If you’ve got 10 legitimate showings — with agents that are bringing clients and not just agents coming to look — and there are no offers, it may be time to lower your price.
Also, if a property sits two weeks with no interest, not even an agent dropping by, “it’s time to consider a lower price.
Unfortunately, this ship is too big and wieldy. And its run into an iceberg called Subprime Mortgages. It’s just not going to be able to bounce back. Last I looked in our MLS, there was an eleven month inventory on the market in western Ventura County with 2094 active listings … Usually, we have three to six months of inventory.

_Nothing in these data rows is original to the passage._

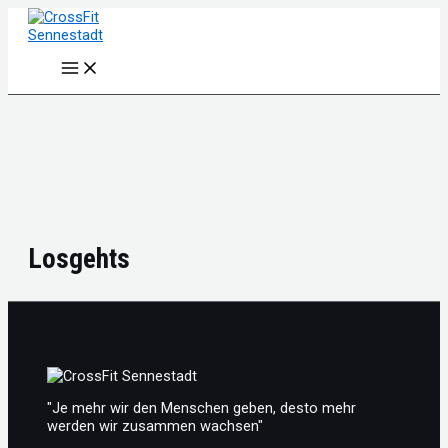
Zum
Inhalt
springen
Main
Menu
Losgehts
"Je mehr wir den Menschen geben, desto mehr
werden wir zusammen wachsen"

Reality is the only hope for a turnaround in this market. Inventory has to clear out. A lot of it will clear out via foreclosure. That’s a fact. If you are a seller who can still avoid foreclosure, take the money you can get and move on.
If you don’t want to waste time, go even lower than everyone else. A local Realtor had clients who had decided it was time to downsize, but they didn’t want to get caught in the stagnant market they saw building up around them in Ventura County.
So instead of listing their home at the price advertised for two other houses on their street, or at the price that similar homes had sold for earlier in the year, they listed for $15,000 below the competition. They got “a tremendous amount of traffic” and sold in two days, attracting multiple offers.
The $535,000 contract was $10,000 above the listing price, but the home-seller didn’t pocket the extra money. It went to help the buyers with closing costs.
Give a little, and more
If cutting the price doesn’t help, perhaps offering to give some of that money back to the buyer will work. Financial incentives come in many forms. There’s help with closing costs, whereby sellers agree to pay for buyers’ settlement expenses, including the taxes and insurance payments. Seller contributions can also be used to “buy down” or reduce lenders’ interest rates, or to pay bonuses to agents.
Today, the price has to make sense to the buyer. For sellers stuck in 2004’s market when seller’s ruled, today’s price will not make sense to you. It will be shocking. But for sellers who really want to sell, it’s time to bite the bullet. It’s time to realize it’s not your market anymore.